AUBURN — Minutes after winning the League of Legends state title with his Cape Elizabeth teammates, Roan Young spoke about the benefits of playing the video game he enjoys so much in a public setting, rather than online at home alone.

“To put it simply, it’s fun. We play as a team. We’re friendly, and we’ve kind of built up our own community,” said Young, a senior. “It’s really just a great sense of belonging when you play together.”

The Maine Principals’ Association held its second in-person esports state championships Saturday at Central Maine Community College. Three video games were played: Rocket League, a soccer-like game in which players use cars as avatars; Super Smash Bros., a traditional one-on-one fighting game; and League of Legends, in which teams of five players work to claim the opponent’s territory.

Playing in the Kirk Hall gymnasium at CMCC in front of a few dozen onlookers, Noble High of North Berwick won the Rocket League title over Maine Central Institute of Pittsfield, four games to one in a best-of-seven series. Freeport earned a 2-0 win over Mount Desert Island to take the Super Smash Bros. crown. The League of Legends title went to Cape Elizabeth, with a 2-0 win over Noble in a best-of-three series.

“It’s unreal. I met two of my closest friends on this team, and it’s an honor, really,” said Rex Vreeland, a Noble sophomore and captain of the Knights’ Rocket League team, about playing in front of fans.

While most high school sports in Maine have experienced a decline in participation over the past decade, esports are proving to be an outlet for students to get involved with a team. The video game competition was first sponsored by the Maine Principals’ Association in the spring of 2020, with 10 schools taking part. This spring, 31 schools had esports teams, said Mike Bisson, the MPA’s assistant executive director, and more schools are expected to field teams in the fall.


“In three years, we’ve seen tremendous growth,” Bisson said.

Brett Saucier, coach of the Noble team, said esports are attracting students who weren’t part of other teams.

“Our goal was to provide an outlet for students that did not necessarily participate in other extracurriculars,” Saucier said. “We wanted to create a place where they could learn social skills, communication skills, leadership skills; a place where they could compete and do what they love while feeling accepted for who they are and what they love.”

Next fall, a fourth game, Mario Kart, will be added to regular-season competition. If at least 10 schools field a team, the MPA is willing to sponsor a championship in that game, Bisson said.

The growth of esports in Maine follows a national trend. Some colleges in Maine, like CMCC and Thomas College, have started teams with dedicated computer labs alongside other athletic facilities on campus. PlayVS, the esports platform that has partnered with the MPA, works with 36 state and regional organizations in the United States and Canada to offer high school esports.

When everything was shut down in the early days of the pandemic, the MPA was able to offer esports in the spring of 2020 because it can be played with teammates spread remotely.

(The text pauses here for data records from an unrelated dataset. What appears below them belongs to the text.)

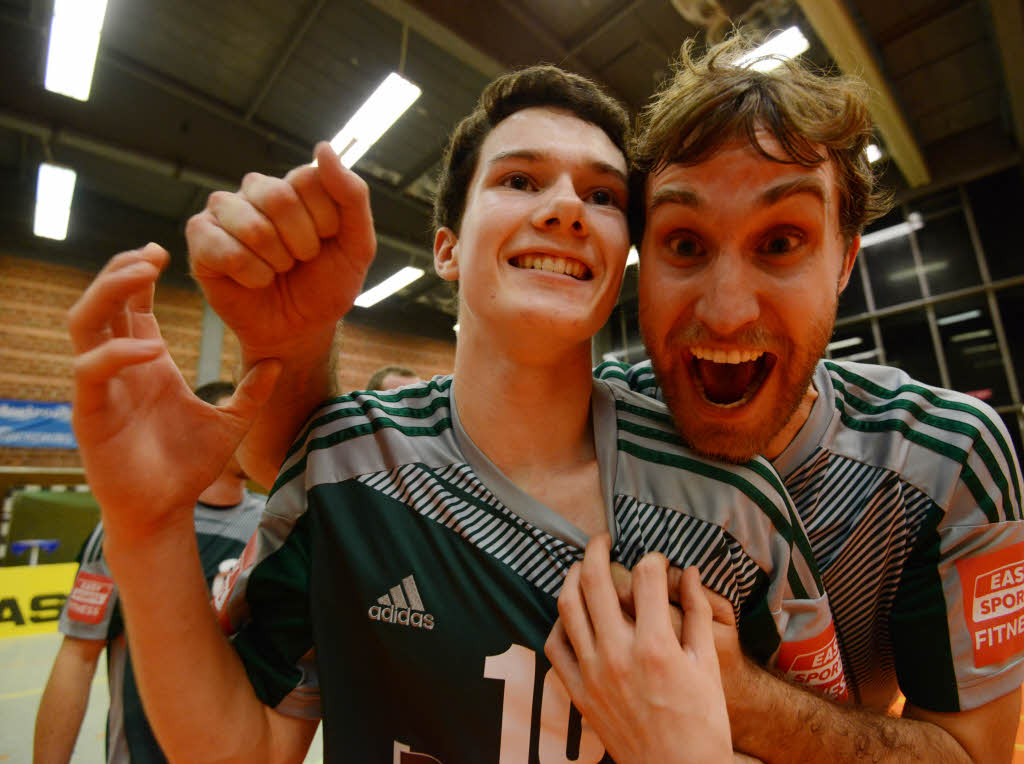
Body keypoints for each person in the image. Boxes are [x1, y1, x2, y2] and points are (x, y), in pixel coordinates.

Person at [68, 64, 841, 763]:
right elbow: (244, 751)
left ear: (620, 257)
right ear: (445, 248)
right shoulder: (344, 464)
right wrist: (148, 526)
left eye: (603, 196)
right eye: (520, 180)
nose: (568, 207)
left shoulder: (734, 499)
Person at [568, 36, 1024, 762]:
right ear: (642, 260)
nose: (723, 311)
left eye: (780, 241)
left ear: (844, 259)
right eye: (684, 244)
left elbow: (975, 754)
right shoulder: (581, 432)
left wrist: (744, 699)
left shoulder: (946, 458)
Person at [33, 381, 265, 764]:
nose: (253, 430)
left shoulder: (272, 525)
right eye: (238, 419)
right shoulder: (134, 522)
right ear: (198, 431)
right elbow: (78, 654)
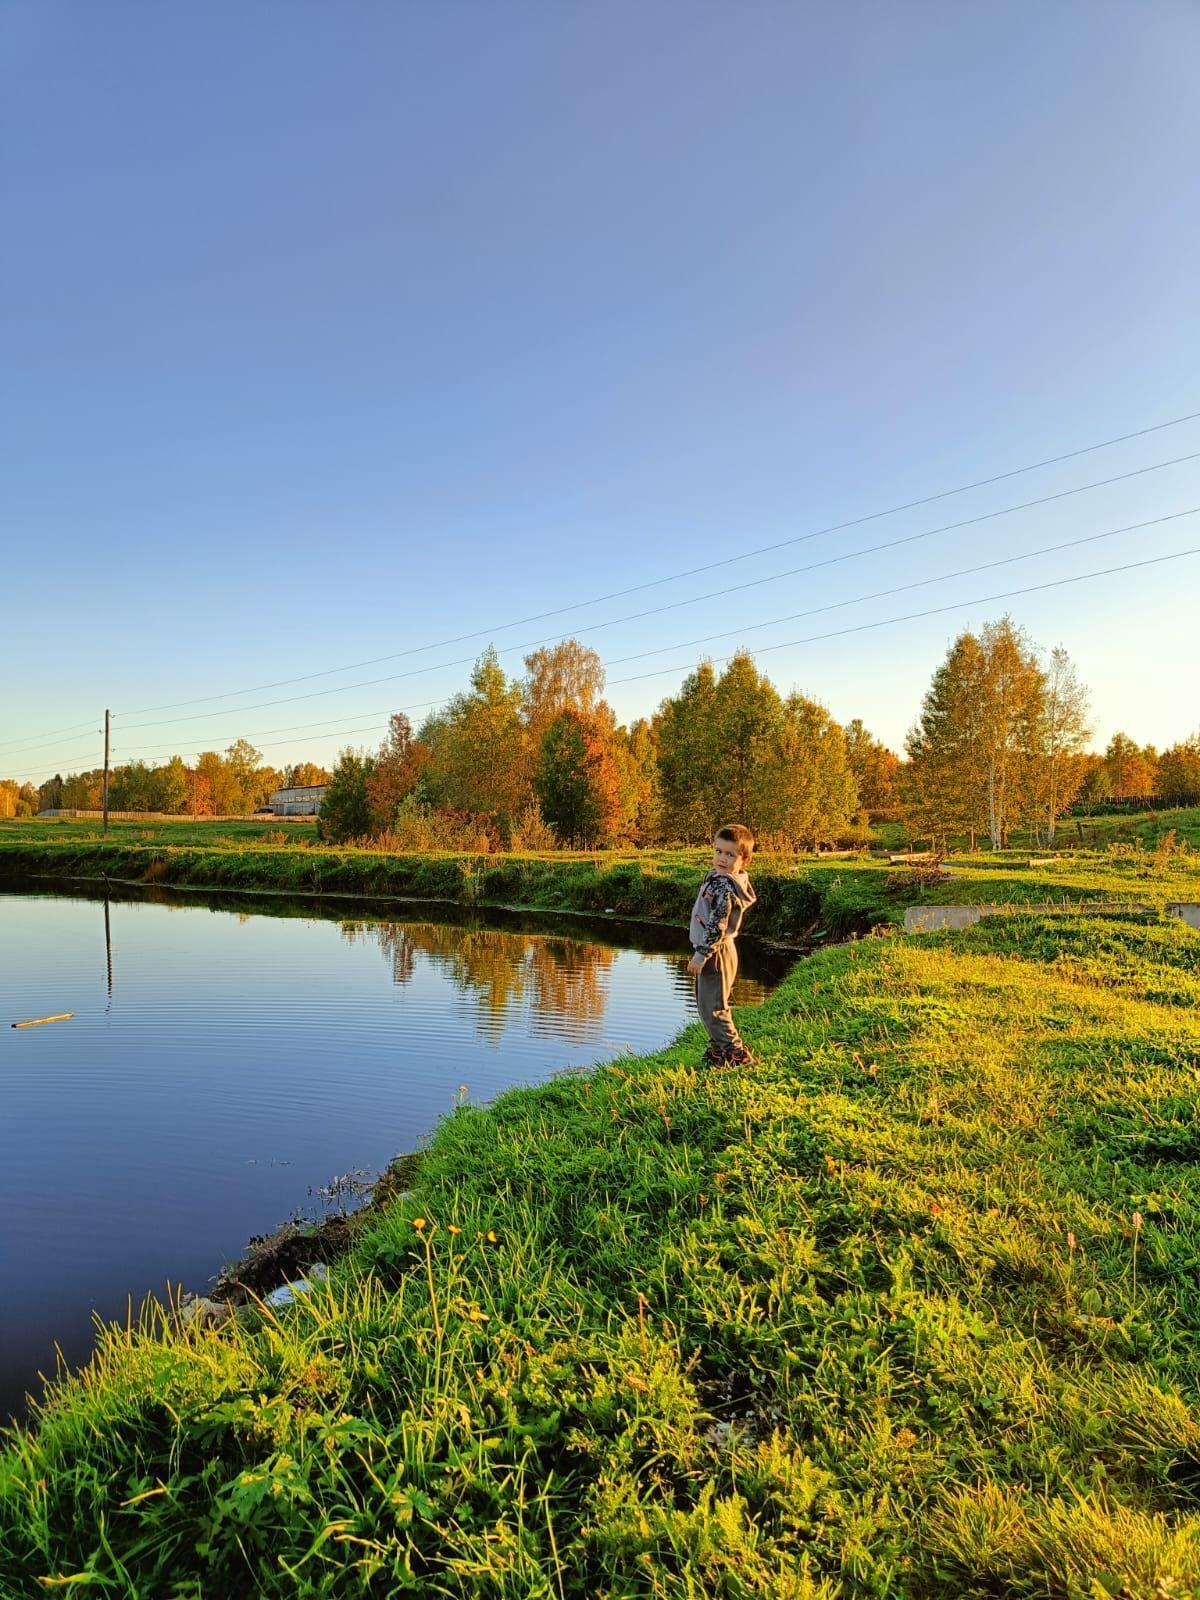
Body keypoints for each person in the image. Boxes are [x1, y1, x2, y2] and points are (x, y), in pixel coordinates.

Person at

That said, the introduction of in-person championships is a positive step forward in the growth of esports, Saucier said. CMCC also hosted high school esports championships last fall.


Cape Elizabeth, foreground, and Noble compete in League of Legends during the esports state championship Saturday at Central Maine Community College in Auburn. Joe Phelan/Kennebec Journal

“There are huge benefits to building relationships with and facing competition in person. Noble hosted an in-person tournament last fall and is frequently looking to set up in-person meets with local schools willing and able to do so,” Saucier said.

The growth in high school esports isn’t just simply the addition of more schools. The schools with established teams are seeing more participants. Noble began three years ago with three girls and six boys. This season, the Knights have 20 players and expanded from offering League of Legends to Rocket League and Super Smash Bros. At Maine Central Institute, coach Sean Stackhouse has seen similar growth, going from eight players to just over 20.

“I just think it’s pretty fun. It’s the game I put the most time into. That’s why I compete in it,” said Jayden Lilly, a Freeport freshman, after his team upset top-seeded MDI for the Super Smash Bros. title.

“You really have to pay attention to what the opponent does. In Game 1, that’s really the game you get all your information. Game 2 is where you notice, ‘Oh ,they do this,’ and then you do (something) to counter that. It’s like, whoever can adapt faster wins.”

Through the MPA’s partnership with PlayVS, Noble’s Rocket League team and Freeport’s Super Smash Bros. squad advance to national championships (no national title is offered in League of Legends). Fall and spring champions are invited to the national tournament, which is played online in May.